PROVIDED RECORDS

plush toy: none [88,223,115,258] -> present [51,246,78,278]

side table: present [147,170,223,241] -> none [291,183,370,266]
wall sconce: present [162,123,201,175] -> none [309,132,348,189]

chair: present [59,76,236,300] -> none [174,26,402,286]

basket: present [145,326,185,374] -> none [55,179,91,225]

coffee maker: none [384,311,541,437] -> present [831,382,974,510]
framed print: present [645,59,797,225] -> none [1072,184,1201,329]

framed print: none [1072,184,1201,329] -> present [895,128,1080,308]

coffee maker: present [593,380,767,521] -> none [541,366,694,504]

* * *

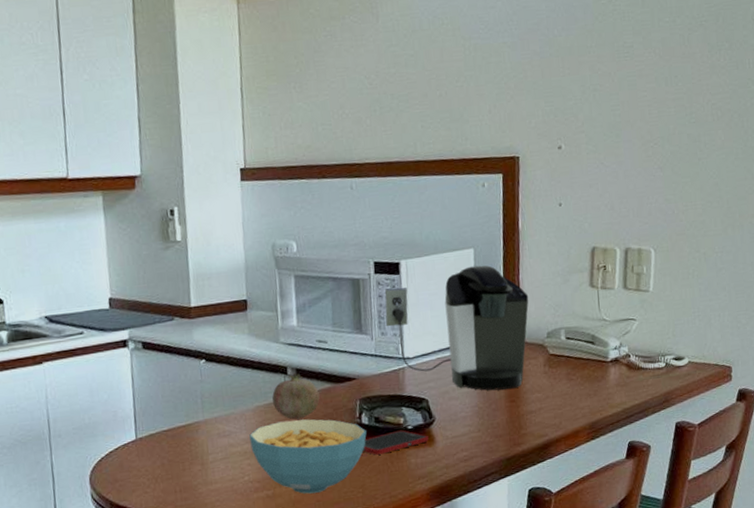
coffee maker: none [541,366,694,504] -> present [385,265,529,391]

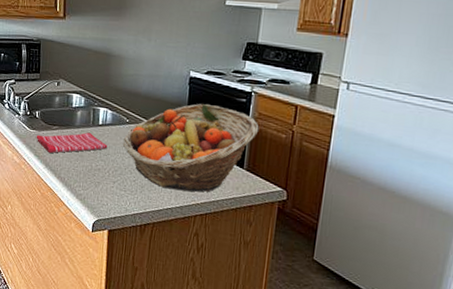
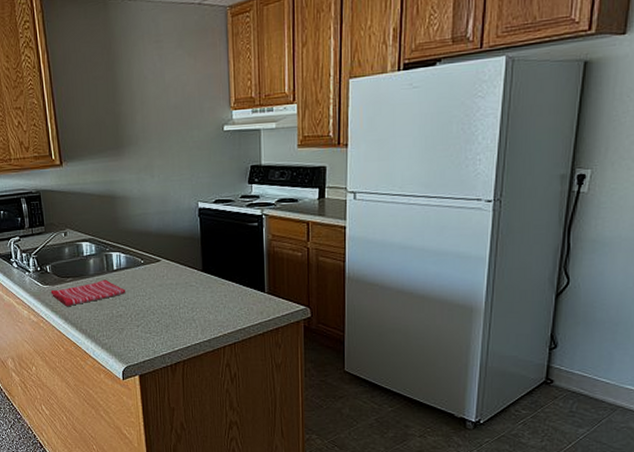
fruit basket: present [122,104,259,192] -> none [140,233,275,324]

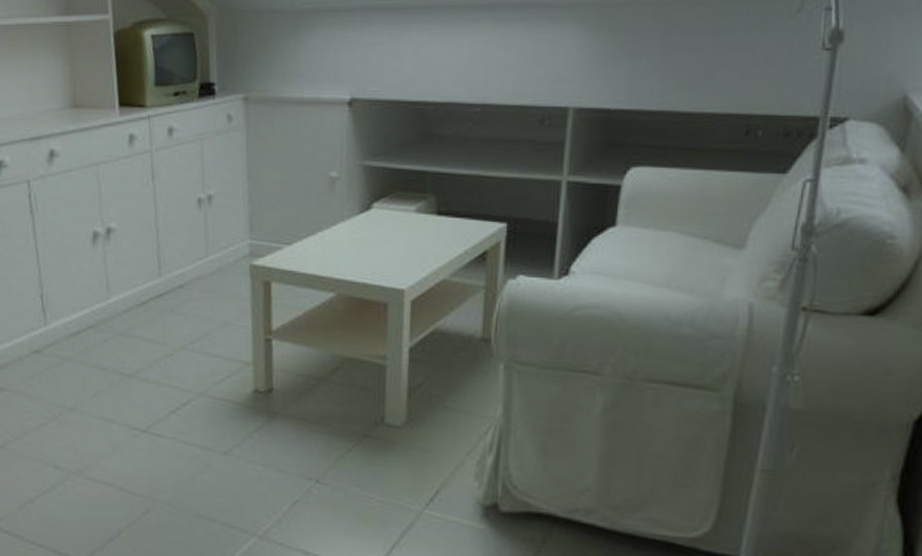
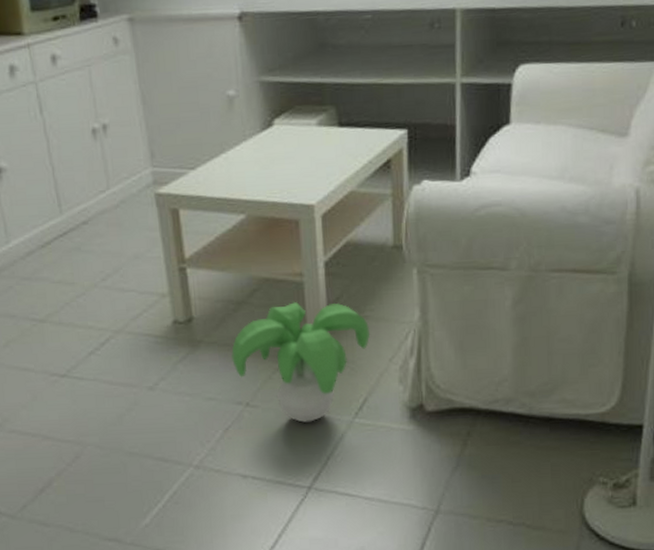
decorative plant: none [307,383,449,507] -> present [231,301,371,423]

TASK DIRECTIONS
Send back an exact copy of only the lines from the line with "basket: present [145,326,185,374]" up to and including the line with "coffee maker: present" in the data above.

THE ANSWER
basket: present [145,326,185,374] -> none [55,179,91,225]

coffee maker: none [384,311,541,437] -> present [831,382,974,510]
framed print: present [645,59,797,225] -> none [1072,184,1201,329]

framed print: none [1072,184,1201,329] -> present [895,128,1080,308]

coffee maker: present [593,380,767,521] -> none [541,366,694,504]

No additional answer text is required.